══ GIVEN ENTRIES ══

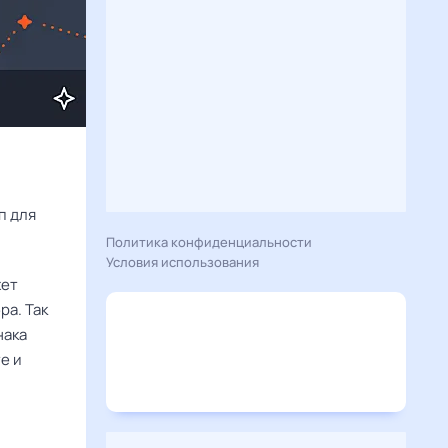
Расскажу вам, что сегодня 16 ноября 2025 года приготовил гороскоп для 
Политика конфиденциальности
Условия использования
жет
ра. Так
нака
е и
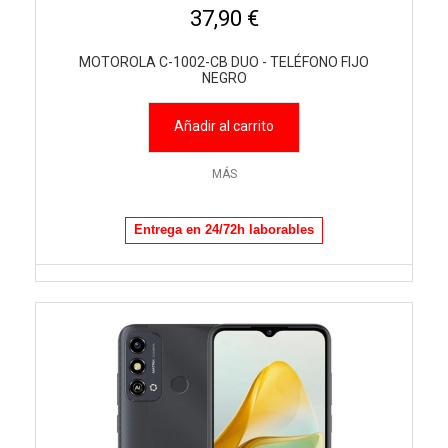
37,90 €
MOTOROLA C-1002-CB DUO - TELÉFONO FIJO
NEGRO
Añadir al carrito
MÁS
Entrega en 24/72h laborables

═══

**TO DO:** Could you update the lines above by swapping "NEGRO" for "BLANCO" and changing nothing else? Leave out the pictures.

**SOLUTION:**
Расскажу вам, что сегодня 16 ноября 2025 года приготовил гороскоп для 
Политика конфиденциальности
Условия использования
жет
ра. Так
нака
е и
37,90 €
MOTOROLA C-1002-CB DUO - TELÉFONO FIJO
BLANCO
Añadir al carrito
MÁS
Entrega en 24/72h laborables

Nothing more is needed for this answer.